Driving the solutions home - the last leg of the journey - that’s actually the hardest part of the journey. IT solution providers (vendors, usually though not exclusively) are often happy to collaborate in a community process, and demonstrate cool stuff to sell, but bringing stuff to market involves messy processes like certification, sales, deployment, contracts, and many people have to sign off on the process and someone has to fund the deployment/testing/maintenance.
This is the primary source of the Gartner Trough of Despair, and we’re certainly hearing that this the case with FHIR:
- The platform standard is doing well - 4th release, normative, lots of energy and adoption spreading like wild fire (sorry)

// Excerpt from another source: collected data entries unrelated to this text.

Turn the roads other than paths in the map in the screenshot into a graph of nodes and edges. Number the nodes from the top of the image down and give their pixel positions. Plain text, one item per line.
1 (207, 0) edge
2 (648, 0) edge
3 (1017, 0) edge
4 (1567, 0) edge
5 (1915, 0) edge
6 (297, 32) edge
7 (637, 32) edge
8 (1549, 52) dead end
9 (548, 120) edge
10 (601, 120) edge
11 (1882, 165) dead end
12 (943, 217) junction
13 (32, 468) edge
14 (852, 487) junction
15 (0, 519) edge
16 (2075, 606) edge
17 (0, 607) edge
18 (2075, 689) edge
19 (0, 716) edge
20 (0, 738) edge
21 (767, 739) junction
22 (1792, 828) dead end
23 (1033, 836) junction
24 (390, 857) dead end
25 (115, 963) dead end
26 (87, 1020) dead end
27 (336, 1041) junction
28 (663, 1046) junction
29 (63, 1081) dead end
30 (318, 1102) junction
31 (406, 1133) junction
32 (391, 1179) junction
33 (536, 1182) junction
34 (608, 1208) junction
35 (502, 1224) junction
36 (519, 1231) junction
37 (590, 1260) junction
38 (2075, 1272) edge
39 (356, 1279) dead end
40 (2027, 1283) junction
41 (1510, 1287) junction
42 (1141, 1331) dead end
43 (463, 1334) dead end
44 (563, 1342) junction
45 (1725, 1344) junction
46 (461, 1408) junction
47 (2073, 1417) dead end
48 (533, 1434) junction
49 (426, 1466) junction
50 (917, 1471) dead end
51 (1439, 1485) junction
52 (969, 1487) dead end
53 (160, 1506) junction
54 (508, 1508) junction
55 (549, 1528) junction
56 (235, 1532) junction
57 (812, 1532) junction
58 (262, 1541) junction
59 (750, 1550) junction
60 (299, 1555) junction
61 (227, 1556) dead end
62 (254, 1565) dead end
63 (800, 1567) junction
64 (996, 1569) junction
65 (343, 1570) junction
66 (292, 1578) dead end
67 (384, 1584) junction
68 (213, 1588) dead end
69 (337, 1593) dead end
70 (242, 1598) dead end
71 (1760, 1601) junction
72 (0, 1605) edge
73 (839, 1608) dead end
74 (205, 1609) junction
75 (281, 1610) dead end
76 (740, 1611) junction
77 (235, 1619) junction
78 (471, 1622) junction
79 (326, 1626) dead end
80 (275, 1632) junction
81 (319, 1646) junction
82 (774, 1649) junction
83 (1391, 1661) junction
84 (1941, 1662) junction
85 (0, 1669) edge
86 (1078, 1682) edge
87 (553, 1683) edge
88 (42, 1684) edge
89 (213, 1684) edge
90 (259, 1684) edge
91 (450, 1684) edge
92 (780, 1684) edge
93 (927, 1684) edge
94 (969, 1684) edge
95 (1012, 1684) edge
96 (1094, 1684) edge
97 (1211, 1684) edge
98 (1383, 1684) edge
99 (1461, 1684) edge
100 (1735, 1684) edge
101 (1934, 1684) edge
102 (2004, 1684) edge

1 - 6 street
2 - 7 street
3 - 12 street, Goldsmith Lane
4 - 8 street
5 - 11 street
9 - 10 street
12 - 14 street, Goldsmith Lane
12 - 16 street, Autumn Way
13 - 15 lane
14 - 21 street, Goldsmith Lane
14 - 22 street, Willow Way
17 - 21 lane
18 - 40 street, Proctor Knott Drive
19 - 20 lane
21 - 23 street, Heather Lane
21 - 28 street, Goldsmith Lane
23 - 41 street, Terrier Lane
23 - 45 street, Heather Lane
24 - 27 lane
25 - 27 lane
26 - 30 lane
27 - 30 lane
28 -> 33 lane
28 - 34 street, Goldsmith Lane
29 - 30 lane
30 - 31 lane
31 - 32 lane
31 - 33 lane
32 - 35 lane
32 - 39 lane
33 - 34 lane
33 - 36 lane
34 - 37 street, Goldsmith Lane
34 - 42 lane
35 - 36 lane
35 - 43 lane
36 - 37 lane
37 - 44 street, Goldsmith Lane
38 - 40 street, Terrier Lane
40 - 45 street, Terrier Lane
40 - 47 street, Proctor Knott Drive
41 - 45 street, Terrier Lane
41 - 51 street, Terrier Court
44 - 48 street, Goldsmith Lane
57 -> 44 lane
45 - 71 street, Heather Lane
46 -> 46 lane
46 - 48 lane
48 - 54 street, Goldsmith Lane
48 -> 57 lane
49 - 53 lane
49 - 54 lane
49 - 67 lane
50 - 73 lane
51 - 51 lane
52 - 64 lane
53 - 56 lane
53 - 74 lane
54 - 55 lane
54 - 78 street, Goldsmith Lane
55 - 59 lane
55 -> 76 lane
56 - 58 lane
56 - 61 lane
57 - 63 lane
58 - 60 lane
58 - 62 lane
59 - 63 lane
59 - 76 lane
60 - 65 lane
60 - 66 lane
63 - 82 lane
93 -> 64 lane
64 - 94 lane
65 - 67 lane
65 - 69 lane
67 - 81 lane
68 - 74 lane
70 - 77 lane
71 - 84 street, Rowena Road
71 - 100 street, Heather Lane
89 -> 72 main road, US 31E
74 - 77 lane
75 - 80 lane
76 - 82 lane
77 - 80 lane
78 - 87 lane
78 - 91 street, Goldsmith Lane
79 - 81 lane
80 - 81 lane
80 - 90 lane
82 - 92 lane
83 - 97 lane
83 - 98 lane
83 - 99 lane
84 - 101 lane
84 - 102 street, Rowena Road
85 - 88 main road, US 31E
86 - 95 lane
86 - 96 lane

- There’s plenty of projects around profiling / usage agreements from IHE and others. In particular, the Argonaut project has created a huge potential in USA with access to EHR data
- But - case in point - actual argonaut end-points are not widely available, and getting access to them, even when in production, can be very difficult
HL7 has pretty much no leverage over the 3rd leg of the process. IHE has more, but not as much as everyone would like. Argonaut, in their smaller community, has more again - but still not enough. Classically, the agents that have influence/leverage over the 3rd leg are the regulators (hello CMS, ONC and the NPRM), but professional societies such as HIMSS and HISA also have influence, since their membership is much more provider based.
HL7 and the FHIR community are starting to pay much more attention to the whole 3 legs, and looking to work much more pro-actively with critical partners like IHE, HIMSS etc to see what we can do to make as much as possible real.